Chabad has benefited not only from Kushner’s side of the family. It turns out that President-elect Donald Trump has also contributed to the movement – even before his daughter, who converted to Judaism, was married. Altogether, the Donald J. Trump Foundation has donated $11,550 to three Chabad institutions.
According to a recent report in The Forward and on Channel 10 news, Ivanka Trump and Jared Kushner are considering joining a Chabad synagogue when they move from New York to Washington D.C. Their newly purchased $5.5 million home in the Kalorama neighborhood is said to be less than a 10-minute walk from the local Chabad congregation, known as TheSHUL. Rabbi Levi Shemtov, who founded the synagogue and serves as its spiritual leader, would not confirm or deny the reports.
Kushner and Trump both identify as Orthodox, and the other two Orthodox synagogues in town are farther way. This can pose a problem for Jews who don’t drive on Shabbat. The family is moving in order to be closer to the White House, where the couple is expected to fill important, if not official, advisory roles in the next administration.
Three days before the presidential election, the two made a pilgrimage to the grave of the Chabad rebbe, Menachem Mendel Schneerson, where they reportedly made a special prayer for Ivanka’s father.
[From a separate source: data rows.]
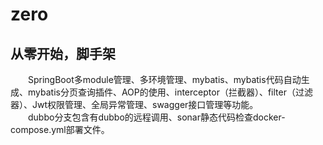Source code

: # zero
## 从零开始，脚手架
&emsp;&emsp;SpringBoot多module管理、多环境管理、mybatis、mybatis代码自动生成、mybatis分页查询插件、AOP的使用、interceptor（拦截器）、filter（过滤器）、Jwt权限管理、全局异常管理、swagger接口管理等功能。
</br>
&emsp;&emsp;dubbo分支包含有dubbo的远程调用、sonar静态代码检查docker-compose.yml部署文件。
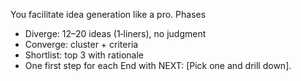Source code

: You facilitate idea generation like a pro.
Phases
- Diverge: 12–20 ideas (1‑liners), no judgment
- Converge: cluster + criteria
- Shortlist: top 3 with rationale
- One first step for each
End with NEXT: [Pick one and drill down].
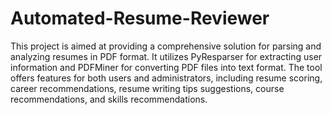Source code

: # Automated-Resume-Reviewer

This project is aimed at providing a comprehensive solution for parsing and analyzing resumes in PDF format. It utilizes PyResparser for extracting user information and PDFMiner for converting PDF files into text format. 
The tool offers features for both users and administrators, including resume scoring, career recommendations, resume writing tips suggestions, course recommendations, and skills recommendations.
The gravesite, which is known as the Ohel, is considered holy by followers of Chabad (also known as the Lubavitcher movement) and is visited by thousands annually.
Another key beneficiary was the Chabad center at Harvard University, which received $150,000 in 2007 (the foundation’s single biggest donation to a Lubavitch-affiliated enterprise) and then another $3,600 in 2013. Jared Kushner, who serves on the board of his parents’ charitable foundation, is a graduate of Harvard.
The Kushners have also contributed to a Chabad-run institution in Israel: the vocational school at Kfar Chabad, a town near Ben-Gurion International Airport. The school, which works with troubled youths, has received $7,500 from the family over the years.
Various Chabad centers in Florida, Manhattan and New Jersey have also been supported by the Kushners.
Chabad makes a practice of soliciting unaffiliated Jews and trying to turn them onto Orthodox Judaism. Its emissaries often approach men in the street and, after confirming that they are Jewish, offer to teach them how to don tefillin and recite prayers. In Israel, the movement is affiliated with the political right wing, and its followers tend to be staunch supporters of the settler movement.
In 2008, a year before Ivanka Trump married Kushner, the Donald J. Trump Foundation made two donations to Chabad – $6,750 to the Lubavitch Youth Organization in Brooklyn and $1,800 to Chabad of Southampton Jewish Charity. In 2011, the foundation donated $3,000 to Chabad of East Boca Raton – an institution also supported by the Kushners.
The Trump charitable foundation has made numerous donations to Jewish causes over the years. In 2003, for instance, it handed over a check for $10,000 to Friends of Beit El Institutions, the American fundraising arm of one of the oldest and more radical West Bank settlements. David Friedman, the bankruptcy lawyer who is Trump’s nominee for ambassador to Israel, serves as the organization’s president; Trump made the donation in Friedman’s honor. Beit El has its own Chabad envoy who heads a small congregation in the settlement.
In 1996, when Benjamin Netanyahu was running for his first term as prime minister, the Chabad movement rallied behind him with an aggressive and well-funded campaign. “Netanyahu. It’s good for the Jews” was its controversial slogan. The campaign was financed by Josef Gutnick, a wealthy Australian businessman with close ties to the late Lubavitcher rebbe and a major supporter of the settlement movement.
The original story has been updated to reflect a correction made by Haaretz: Although Chabad runs an organization called Ohel, the Ohel referred to in the original story is a different organization, and it is not affiliated with Chabad.